## Work instruction A:
In the text about Thomas Murg, reproduce the passage starting with "Thomas Murg (;" and going on through "the 2012-13 season.", substituting "FK Austria Wien" for "Austria Vienna".
## Work instruction B:
Translate this sentence from the text about Thomas Murg into Spanish: "In 2014 he moved on to SV Ried, where his career took off."

## Text:
== Segment start ==

Thomas Murg (; born 14 November 1994) is an Austrian professional footballer who plays as a winger for Greek Super League club PAOK.

Career

Early career
Thomas Murg was born on 14 November 1994 in Voitsberg, and at just age six he joined the youth academy at Atus Bärnbach, where he remained until 2010, moving on later to Sturm Graz.

Grazer and Austria Vienna
He soon moved on to Grazer AK, where he made his professional debut in 2010. He stayed at the club for two years, making 49 appearances and scoring 13 goals in the Austrian lower divisions, before then making a big step up and joining Austria Vienna.

There he made 19 appearances and scored two goals, playing for both the reserve and first teams, while he also won a league title in the 2012-13 season.

SV Ried
In 2014 he moved on to SV Ried, where his career took off. In two seasons at the club, he chalked up 44 games, eight goals, and six assists, establishing himself as one of the league's best attacking midfielders.

== Segment end ==

## Data items:
== Segment start ==

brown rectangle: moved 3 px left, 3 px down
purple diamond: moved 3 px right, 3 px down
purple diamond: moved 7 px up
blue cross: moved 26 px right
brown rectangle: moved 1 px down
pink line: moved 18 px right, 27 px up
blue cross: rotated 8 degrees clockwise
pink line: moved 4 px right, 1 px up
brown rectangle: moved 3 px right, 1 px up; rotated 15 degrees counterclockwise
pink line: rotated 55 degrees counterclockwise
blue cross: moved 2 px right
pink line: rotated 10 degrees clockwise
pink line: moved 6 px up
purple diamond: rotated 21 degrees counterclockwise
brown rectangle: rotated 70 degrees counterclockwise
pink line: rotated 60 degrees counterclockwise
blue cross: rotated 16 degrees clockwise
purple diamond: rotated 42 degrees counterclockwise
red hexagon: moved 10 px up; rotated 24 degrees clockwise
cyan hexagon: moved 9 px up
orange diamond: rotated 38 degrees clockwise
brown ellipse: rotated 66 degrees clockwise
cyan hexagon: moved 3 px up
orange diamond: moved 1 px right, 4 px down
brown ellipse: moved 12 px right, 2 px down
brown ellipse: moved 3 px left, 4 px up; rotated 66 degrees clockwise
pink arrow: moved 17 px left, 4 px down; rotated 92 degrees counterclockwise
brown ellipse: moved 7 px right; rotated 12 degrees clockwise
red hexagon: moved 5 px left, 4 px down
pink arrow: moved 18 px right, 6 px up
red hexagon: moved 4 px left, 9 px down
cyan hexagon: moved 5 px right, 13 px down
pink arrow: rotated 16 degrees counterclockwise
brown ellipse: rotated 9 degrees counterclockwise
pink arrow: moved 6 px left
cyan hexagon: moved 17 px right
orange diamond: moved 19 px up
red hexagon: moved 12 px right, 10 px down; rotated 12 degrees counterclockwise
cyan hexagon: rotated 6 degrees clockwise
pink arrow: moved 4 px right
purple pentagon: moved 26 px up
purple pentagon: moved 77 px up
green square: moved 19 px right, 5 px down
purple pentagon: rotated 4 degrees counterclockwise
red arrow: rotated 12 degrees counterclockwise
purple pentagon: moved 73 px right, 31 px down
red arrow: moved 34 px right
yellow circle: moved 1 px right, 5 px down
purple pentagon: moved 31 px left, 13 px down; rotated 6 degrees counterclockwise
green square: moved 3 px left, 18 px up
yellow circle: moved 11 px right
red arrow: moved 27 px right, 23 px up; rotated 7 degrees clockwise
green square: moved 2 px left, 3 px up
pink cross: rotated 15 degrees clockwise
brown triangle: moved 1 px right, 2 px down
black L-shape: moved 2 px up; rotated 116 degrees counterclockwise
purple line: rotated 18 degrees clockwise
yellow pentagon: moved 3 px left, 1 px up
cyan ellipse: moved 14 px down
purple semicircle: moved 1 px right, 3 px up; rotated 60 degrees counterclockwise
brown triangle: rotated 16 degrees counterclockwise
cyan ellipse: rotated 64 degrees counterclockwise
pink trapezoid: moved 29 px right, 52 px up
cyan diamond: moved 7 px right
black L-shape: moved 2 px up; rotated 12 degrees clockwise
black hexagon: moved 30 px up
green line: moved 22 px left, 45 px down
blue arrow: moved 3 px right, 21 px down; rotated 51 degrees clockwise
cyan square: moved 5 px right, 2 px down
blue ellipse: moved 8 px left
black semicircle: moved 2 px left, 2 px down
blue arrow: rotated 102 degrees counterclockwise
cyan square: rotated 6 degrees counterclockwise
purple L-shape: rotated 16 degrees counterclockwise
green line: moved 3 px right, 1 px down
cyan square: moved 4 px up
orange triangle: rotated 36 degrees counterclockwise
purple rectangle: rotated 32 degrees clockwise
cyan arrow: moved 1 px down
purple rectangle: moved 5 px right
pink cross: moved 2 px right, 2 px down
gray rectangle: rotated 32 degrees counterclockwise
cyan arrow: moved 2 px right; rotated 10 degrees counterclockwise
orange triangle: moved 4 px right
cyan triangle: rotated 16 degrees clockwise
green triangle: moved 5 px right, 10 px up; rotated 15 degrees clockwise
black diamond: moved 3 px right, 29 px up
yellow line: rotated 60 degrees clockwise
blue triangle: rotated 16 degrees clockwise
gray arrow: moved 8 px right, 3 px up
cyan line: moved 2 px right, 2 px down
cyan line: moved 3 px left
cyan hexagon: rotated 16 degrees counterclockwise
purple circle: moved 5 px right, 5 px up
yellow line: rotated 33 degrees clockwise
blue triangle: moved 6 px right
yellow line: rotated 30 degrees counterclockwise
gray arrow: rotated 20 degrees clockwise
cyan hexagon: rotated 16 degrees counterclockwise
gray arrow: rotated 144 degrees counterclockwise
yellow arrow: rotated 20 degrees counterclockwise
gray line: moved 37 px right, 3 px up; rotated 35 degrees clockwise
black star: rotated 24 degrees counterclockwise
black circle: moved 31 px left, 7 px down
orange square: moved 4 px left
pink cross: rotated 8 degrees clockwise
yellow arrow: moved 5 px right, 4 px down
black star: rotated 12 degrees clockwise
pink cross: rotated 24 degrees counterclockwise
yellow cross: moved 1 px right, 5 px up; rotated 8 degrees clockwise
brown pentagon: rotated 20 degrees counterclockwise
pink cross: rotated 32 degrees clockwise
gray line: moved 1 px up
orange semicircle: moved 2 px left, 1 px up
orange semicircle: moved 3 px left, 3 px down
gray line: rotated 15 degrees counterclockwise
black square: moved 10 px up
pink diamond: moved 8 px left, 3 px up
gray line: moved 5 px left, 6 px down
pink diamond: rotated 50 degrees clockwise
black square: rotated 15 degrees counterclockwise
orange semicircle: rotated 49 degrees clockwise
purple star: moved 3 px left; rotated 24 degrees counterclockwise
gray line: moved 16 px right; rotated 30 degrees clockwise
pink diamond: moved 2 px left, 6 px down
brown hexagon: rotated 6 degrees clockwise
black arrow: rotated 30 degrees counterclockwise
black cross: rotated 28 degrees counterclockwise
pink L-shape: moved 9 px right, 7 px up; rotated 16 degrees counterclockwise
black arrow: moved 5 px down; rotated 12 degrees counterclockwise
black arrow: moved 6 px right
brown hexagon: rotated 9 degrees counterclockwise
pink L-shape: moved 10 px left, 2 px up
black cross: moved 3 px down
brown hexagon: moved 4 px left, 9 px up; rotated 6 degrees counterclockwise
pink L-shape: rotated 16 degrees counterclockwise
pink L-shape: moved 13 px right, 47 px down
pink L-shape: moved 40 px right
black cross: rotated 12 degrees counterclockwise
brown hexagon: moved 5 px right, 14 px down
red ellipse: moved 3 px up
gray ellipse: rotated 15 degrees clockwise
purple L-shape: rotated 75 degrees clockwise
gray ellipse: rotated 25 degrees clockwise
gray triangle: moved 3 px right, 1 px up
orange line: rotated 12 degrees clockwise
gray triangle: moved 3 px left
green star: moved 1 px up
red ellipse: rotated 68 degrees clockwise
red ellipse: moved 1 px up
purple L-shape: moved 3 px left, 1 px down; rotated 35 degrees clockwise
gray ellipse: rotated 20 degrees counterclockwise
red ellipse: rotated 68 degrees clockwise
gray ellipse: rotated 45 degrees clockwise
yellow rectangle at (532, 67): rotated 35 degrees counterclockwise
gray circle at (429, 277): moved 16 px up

== Segment end ==

## Result A:
Thomas Murg (; born 14 November 1994) is an Austrian professional footballer who plays as a winger for Greek Super League club PAOK.

Career

Early career
Thomas Murg was born on 14 November 1994 in Voitsberg, and at just age six he joined the youth academy at Atus Bärnbach, where he remained until 2010, moving on later to Sturm Graz.

Grazer and FK Austria Wien
He soon moved on to Grazer AK, where he made his professional debut in 2010. He stayed at the club for two years, making 49 appearances and scoring 13 goals in the Austrian lower divisions, before then making a big step up and joining FK Austria Wien.

There he made 19 appearances and scored two goals, playing for both the reserve and first teams, while he also won a league title in the 2012-13 season.

## Result B:
En 2014 se marchó al SV Ried, donde su carrera despegó.